Nova Scotia Health welcomes top talent through Health System Impact Fellowship program

Nova Scotia Health is welcoming Dr. Julia Kaal and Mike Reid as the organization’s 2021 Canadian Institute of Health Research’s (CIHR) Health System Impact Fellows.

CIHR’s Health System Impact Fellowship is a prestigious program that provides an opportunity for doctoral trainees and post-doctoral fellows who are studying health services and policy research, or related fields, to apply their research and analytic talents to priority issues and challenges in health care.

For successful candidates, it is a unique opportunity to work within a health system with an academic supervisor who will guide their experiences and develop specific skills that will prepare them for future opportunities to work as embedded scientists within the health system.

Nova Scotia Health, with sponsorship from Dr. Gail Tomblin Murphy, Vice President of Research, Innovation, and Discovery and Chief Nurse Executive, plays a unique role in attracting and supporting a large number of Fellows who are working in various areas of the health system. Prior to 2021, over six fellowship positions have been awarded in Nova Scotia, with three fellows continuing to work with Nova Scotia Health following their fellowship.

“The difference that our fellows are making for our patients, families, clinicians, the health system and government is phenomenal,” said Dr. Tomblin Murphy. “We are transforming our health care system, and our Health System Impact Fellows are working with our research teams, policy makers, and leadership to bring evidence-based research to all decision making.”

Dr. Julia Kaal, originally from Germany, is currently working under the supervision of Dr. Robin Urquhart, Nova Scotia Health affiliate scientist and Canadian Cancer Society Endowed Chair in Population Cancer Research in the Department of Community Health and Epidemiology at Dalhousie University.

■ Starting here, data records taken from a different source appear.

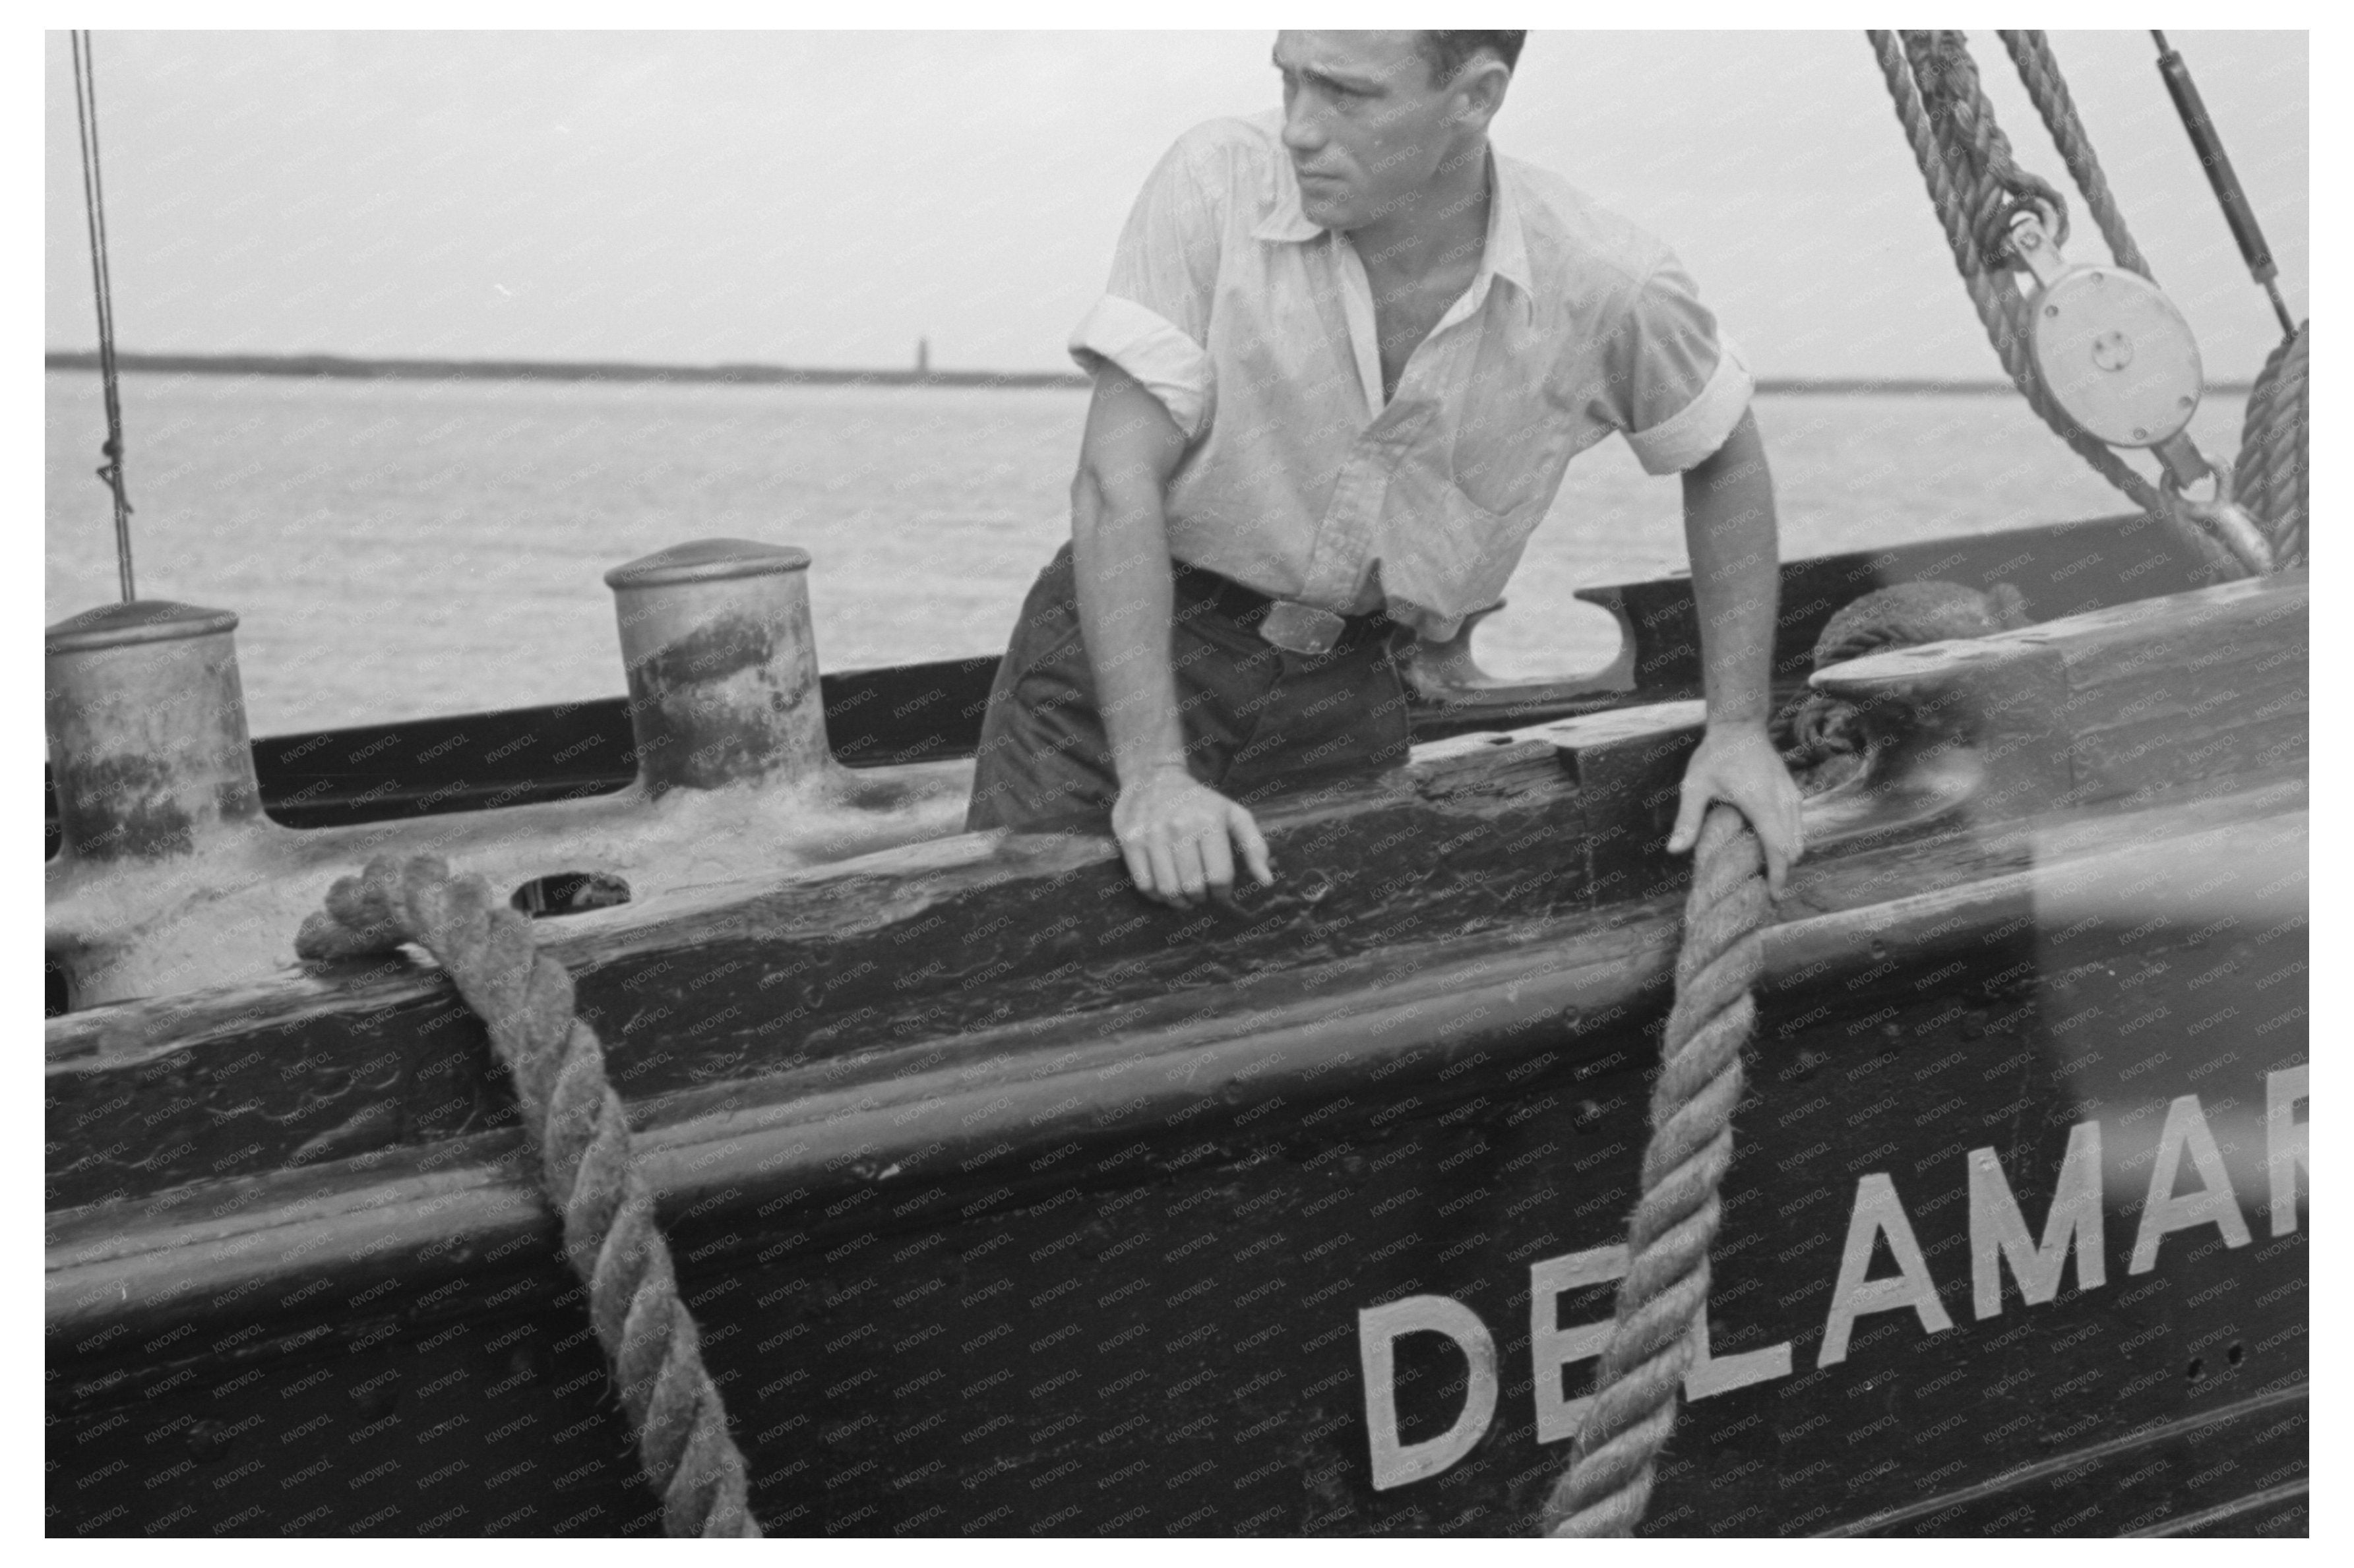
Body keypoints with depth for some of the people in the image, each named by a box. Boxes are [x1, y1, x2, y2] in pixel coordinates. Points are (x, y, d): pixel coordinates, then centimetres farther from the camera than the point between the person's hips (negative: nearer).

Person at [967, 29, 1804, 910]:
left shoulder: (1610, 289, -12)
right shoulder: (1218, 184, -17)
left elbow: (1724, 456, 8)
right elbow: (1118, 480, -21)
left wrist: (1737, 725, 3)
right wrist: (1152, 773, -29)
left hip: (1347, 691, 2)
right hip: (1124, 648, -2)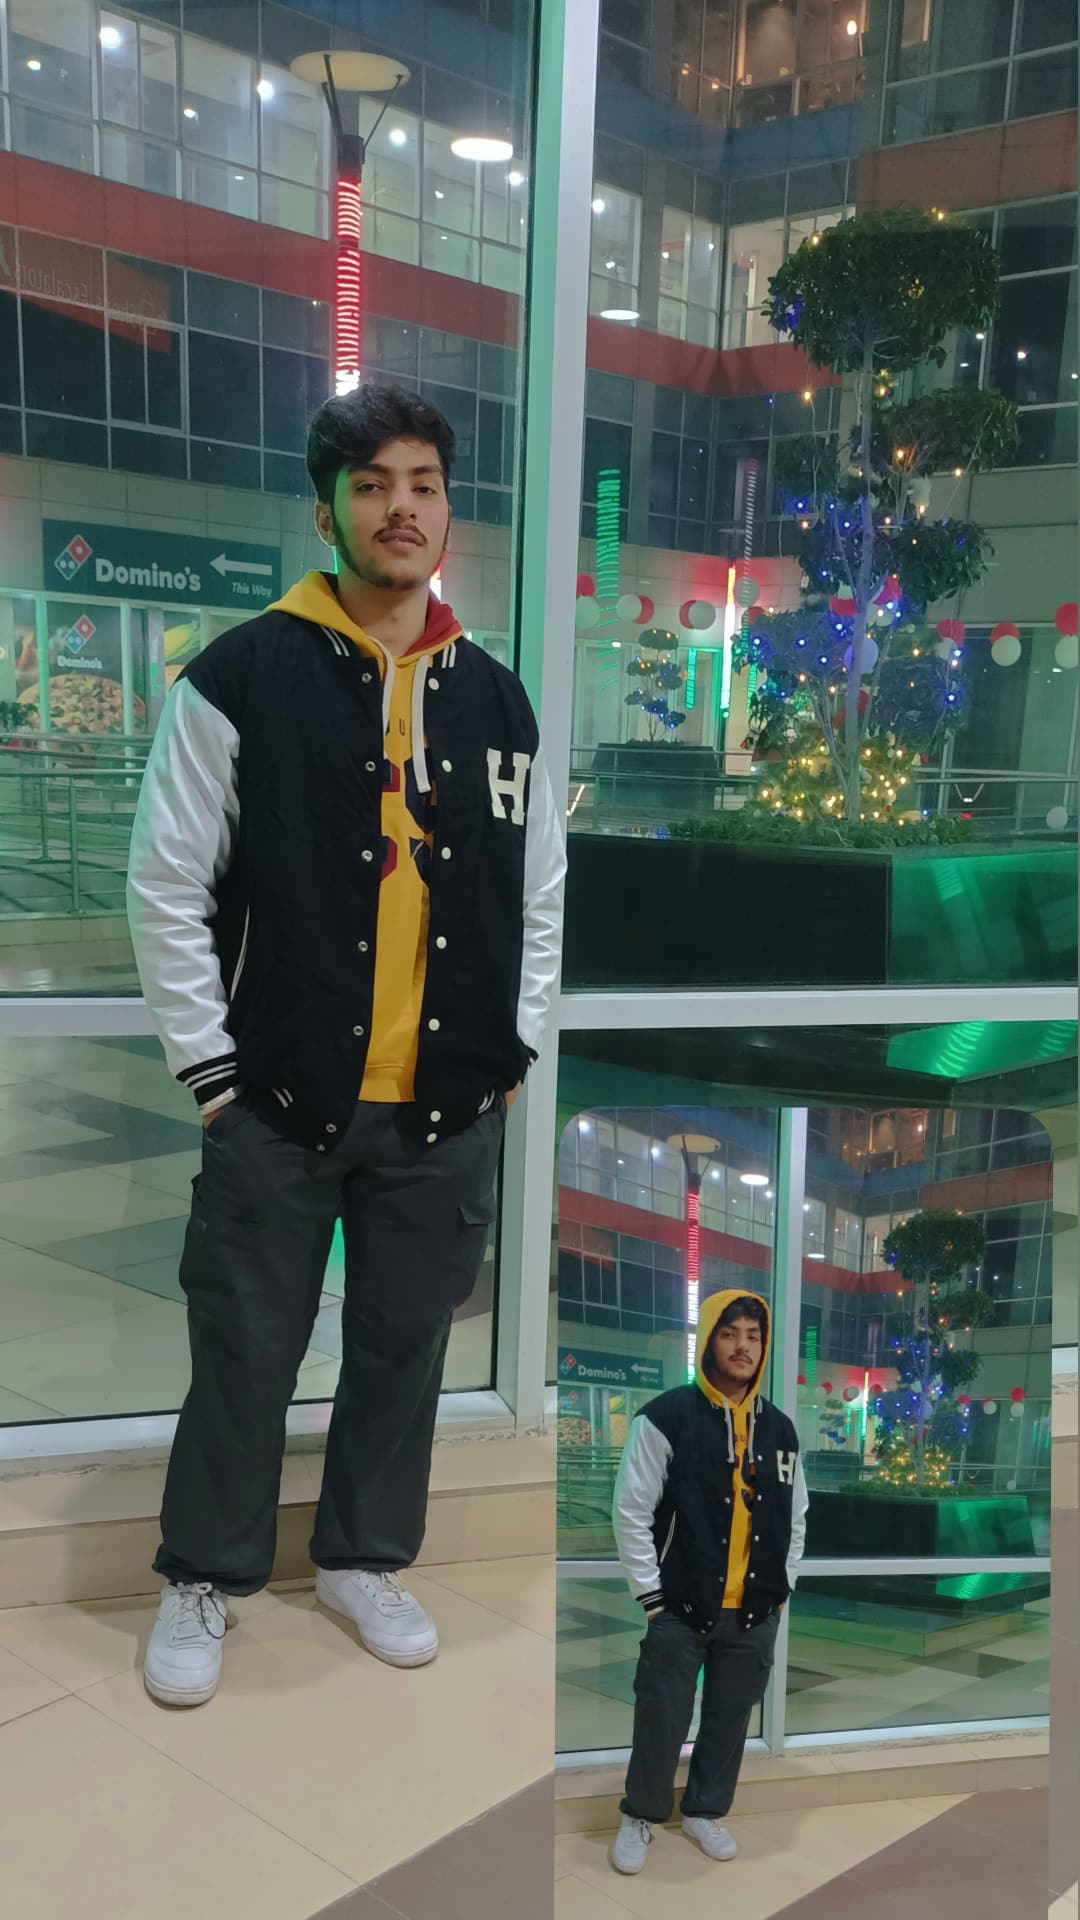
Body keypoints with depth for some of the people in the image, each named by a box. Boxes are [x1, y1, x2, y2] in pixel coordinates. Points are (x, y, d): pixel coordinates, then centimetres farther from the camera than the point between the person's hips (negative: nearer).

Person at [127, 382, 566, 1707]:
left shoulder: (495, 700, 7)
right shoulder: (242, 679, -7)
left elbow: (539, 890, 14)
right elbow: (168, 889, -6)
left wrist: (514, 1048, 9)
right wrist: (208, 1068, -7)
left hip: (449, 1112, 4)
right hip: (278, 1105, -3)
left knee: (404, 1345, 15)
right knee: (244, 1353, 8)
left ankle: (364, 1558, 36)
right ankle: (203, 1579, 29)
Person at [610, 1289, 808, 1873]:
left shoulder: (780, 1430, 5)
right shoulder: (667, 1417, -12)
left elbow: (795, 1518, 16)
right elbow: (632, 1512, -10)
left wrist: (781, 1590, 10)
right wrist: (651, 1596, -10)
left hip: (755, 1615, 4)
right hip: (680, 1610, -4)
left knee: (730, 1720, 14)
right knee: (661, 1721, 4)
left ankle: (705, 1811, 35)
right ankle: (640, 1816, 26)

For Dr. Kaal, the Health System Impact Fellowship was an opportunity to translate the results of her PhD dissertation into impactful work.

“I was immediately drawn to working with Nova Scotia Health. I was impressed that they have three impact fellows on their team and have really created a culture for a learning health system. This type of culture is crucial. It shows that the organization is willing to push for change and implement evidence informed intervention.”

Through the program, Dr. Kaal hopes that her work will create impact for the survivorship care that is necessary for individuals who are transitioning from acute treatment to survivorship care. She is hoping to design a model of care that takes into consideration the needs and constraints of the health care system while involving all key stakeholders.

“The fellowship program will give me the opportunity to shadow physicians in cancer care and in community settings, connect with patients and patient advisory boards, and design an evaluation plan that will allow us to measure the impact of our work.”

Working under the supervision of Dr. George Kephart, Professor, Department of Community Health and Epidemiology, Dalhousie University, and Dr. Tara Sampalli, Senior Scientific Director, Research, Innovation, and Discovery, Nova Scotia Health, Mike Reid’s Health System Impact Fellowship proposal has the distinction of being named as the top application of any doctoral candidate in Canada.

Reid’s work will explore how people accessing the health care system have a differing experience with primary health care as their health care needs become more complex.

“A person who is relatively young and healthy and visits their doctor once a year for basic care will have a relatively straightforward relationship with the primary health care system. But if you develop more serious issues, the dynamic between a person, their broader support team and the primary health care system becomes much more complicated.”

Reid says that in many cases, as a patients’ needs become more complex, the gap between their needs and what existing primary health care systems can provide becomes larger. His work will help understand which services and supports need to be better integrated with primary health care and will help inform the development of primary health care networks in Nova Scotia.

“I am very fortunate to be able to do this work in a province with such a strong culture of collaboration and support. Organizations like Dalhousie University, the Maritime SPOR Support Unit, the Building Research for Integrated Primary Healthcare in Nova Scotia Network (BRICNS), and Nova Scotia Health have all played a huge part in supporting my work, and it is these relationships that will allow us to bring new, timely, and relevant knowledge to the health system and really make an impact.”

Drs. Meaghan Sim, Mark Embrett and Logan Lawrence, all past Health System Impact Fellows, also currently work with Nova Scotia Health as Health Outcome Scientists. They are responsible for providing strategic and operational leadership in the development, management and evaluation of health outcomes projects across the organization.

Nova Scotia Health’s Health System Impact Fellows are supported by Dr. Sampalli as part of the Network of Scholars program within the Research, Innovation, and Discovery portfolio.

“The implementation science and network of scholars strategy within the Research, Innovation and Discovery portfolio are key enablers toward our strategy for a learning health system at Nova Scotia Health. We have created a strategic and systematic approach to engaging learners and scholars in providing health system experience, mentorship and training to develop key competencies,” said Dr. Sampalli.

“At the same time, the strategy to increase capacity for embedded scientists and scholars creates the capacity for the system to engage in the use of best practice evidence and supports for rapid implementation and evaluation of key recommendations and best practice evidence.”